Caprese salad is typically layers of fresh mozzarella, basil leaves, and tomatoes, drizzled with olive oil. When I was at the farmer’s market this past Saturday, I saw the abundance of green tomatoes. I immediately thought of fried green tomatoes, this time with a caprese twist, Fried Green Tomatoes Caprese Style. Instead of frying the tomatoes with the traditional southern cornmeal crust, I used ciabatta bread crumbs, italian seasonings and parmesan cheese. Topped with fresh mozzarella, pesto and sun-dried tomatoes. Perfect to serve with any grilled meat or fish. A wonderful combination.
Fried Green Tomato Caprese Salad
- 2 large green tomatoes
- 2 cups bread crumbs (I used ciabatta bread and made crumbs)

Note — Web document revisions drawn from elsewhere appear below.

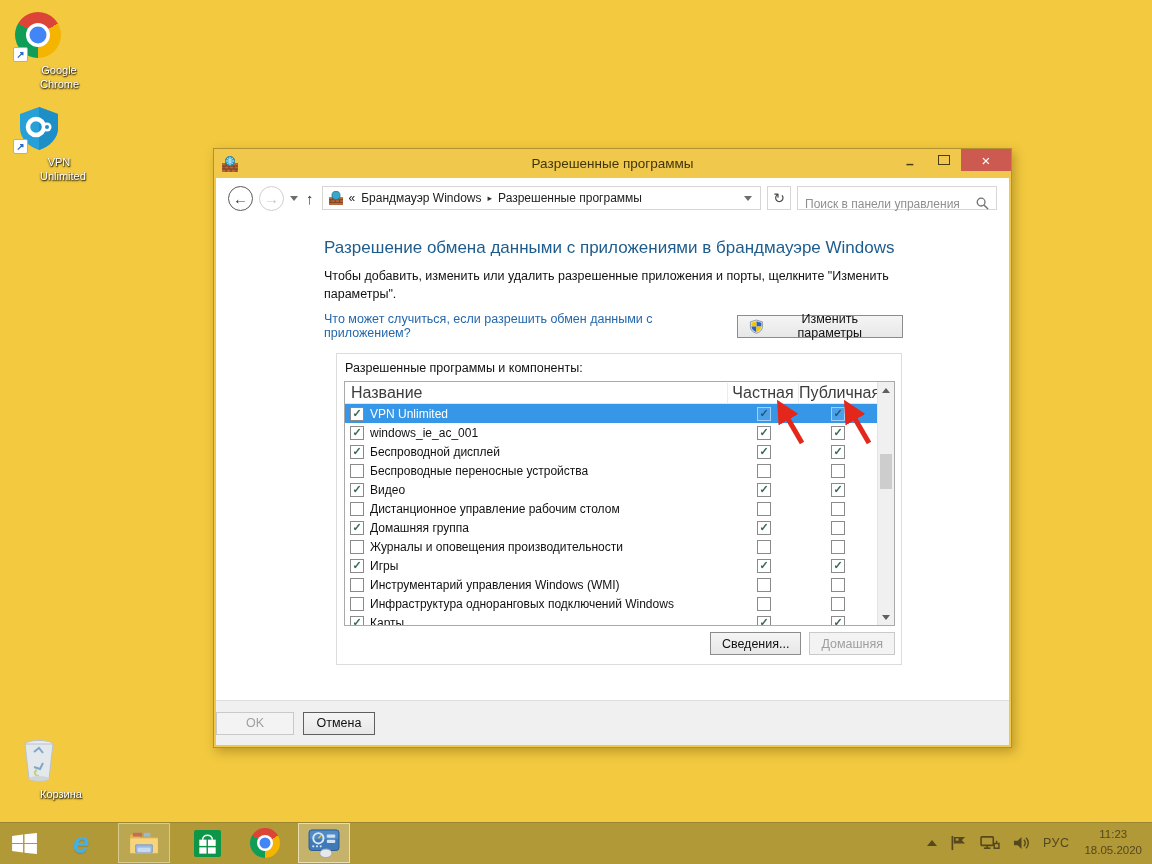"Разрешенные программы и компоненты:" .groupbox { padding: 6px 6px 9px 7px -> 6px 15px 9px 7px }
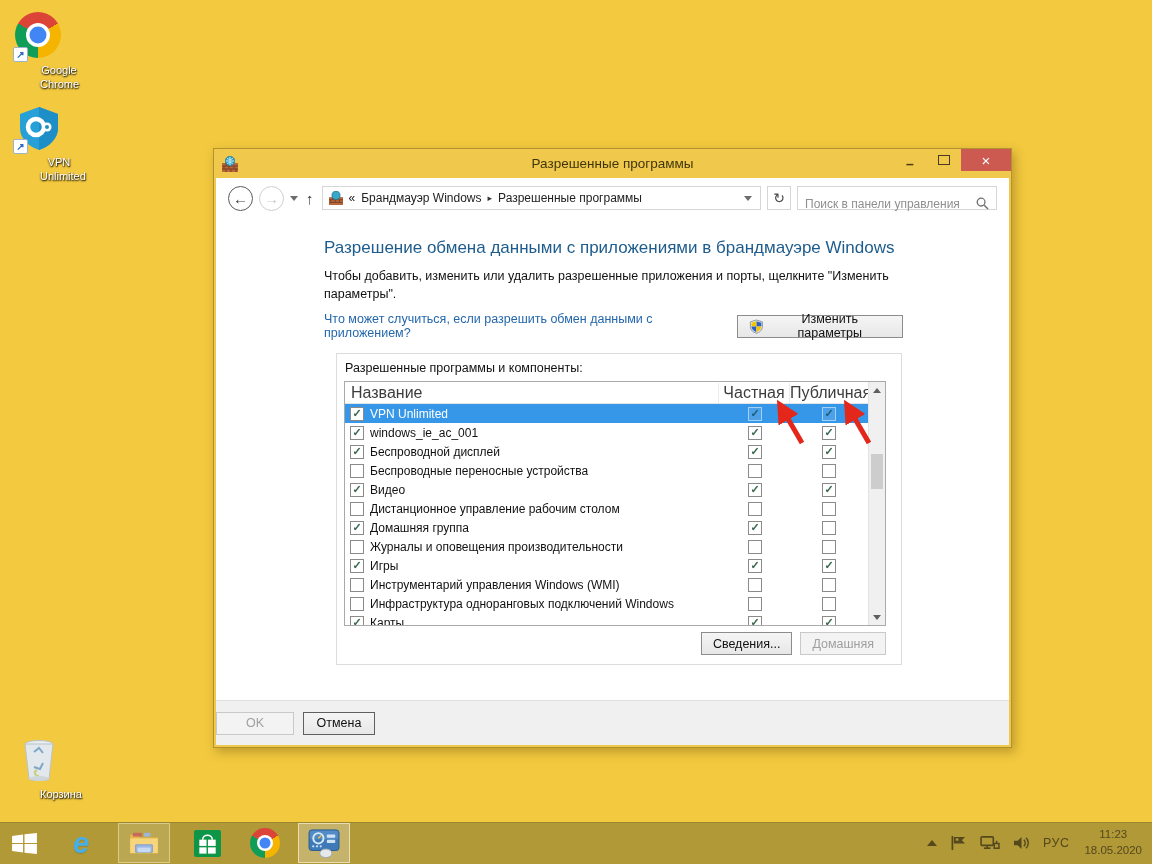"OK" .footer { justify-content: none -> flex-end }
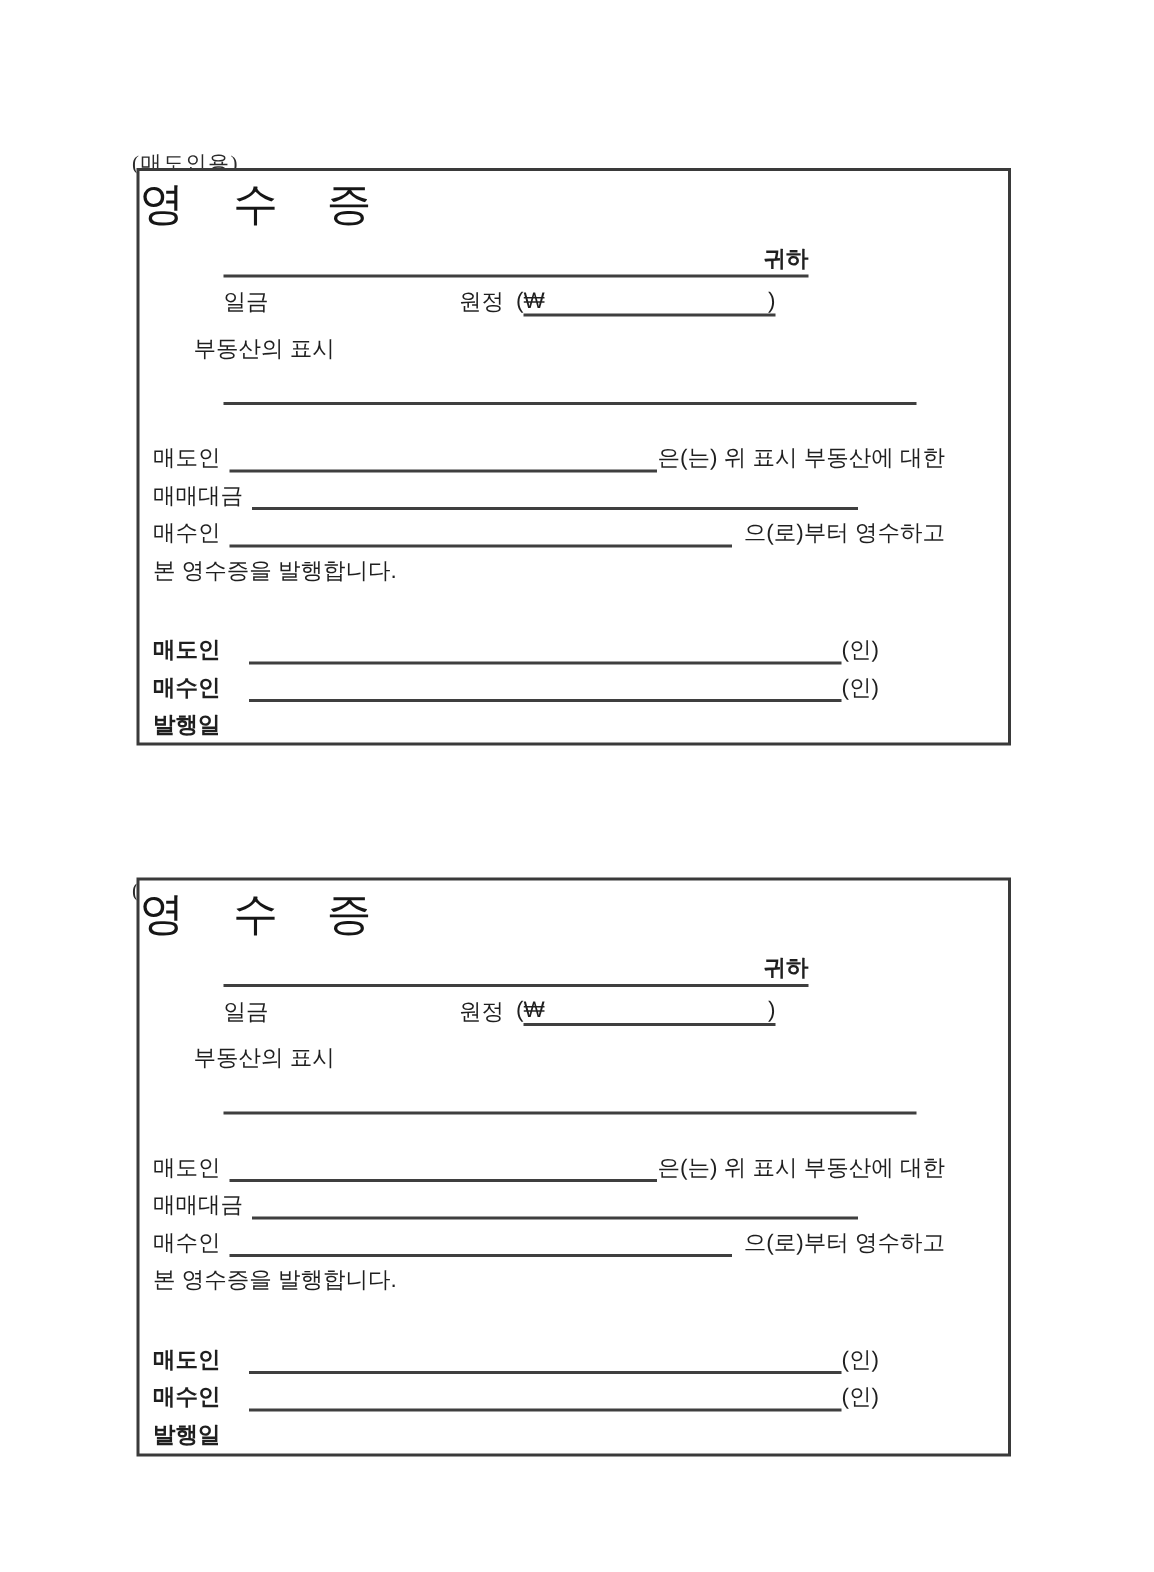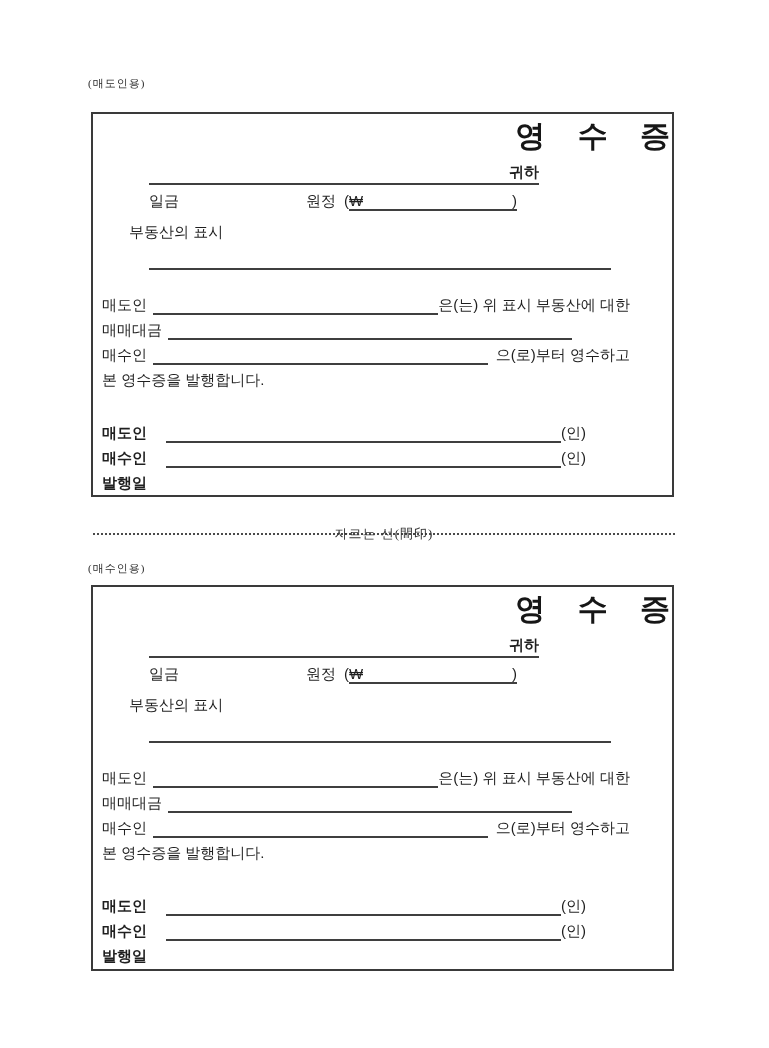"(매도인용)" .copy-label { font-size: 11px -> 14px; margin-top: none -> 24px }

- 1 teaspoon Italian seasoning
- 1 tablespoon grated parmesan cheese
- 1 egg
- 2 tablespoons water
- 3 tablespoons unsalted butter
- 3 tablespoons olive oil
- 1/2 cup prepared pesto
- 1/3-1/2 cup sun-dried tomatoes, minced in olive oil
- 6 slices fresh mozzarella
Slice the two tomatoes in 6 - 1/4-3/8 inch slices. Combine bread crumbs, Italian seasoning, and parmesan cheese in a shallow bowl. Mix together the egg and 2 tablespoons of water in another shallow bowl. Dip each tomato slice in the egg mixture and then in the crumb mixture, pat each side of tomato so the crumbs adhere. Remove to a wire rack and let sit for 15 minutes. In a large skillet, heat the olive oil and butter over medium heat until bubbly around the edges. Preheat oven to 350 degrees. Fry the tomatoes in the olive oil and butter until golden brown, 7 - 10 minutes per side, turn carefully. Remove and place fried tomato slices on baking sheet. (At this point, you can make ahead and keep the tomatoes on the baking sheet for up to one hour before baking) Top each tomato slice with a dollop of pesto, one slice of fresh mozzarella cheese, and one tablespoon of sun-dried tomatoes. Ten minutes before serving, place baking dish in the oven and bake for 10 minutes or until the tomatoes are hot and the cheese has melted. Serves 6.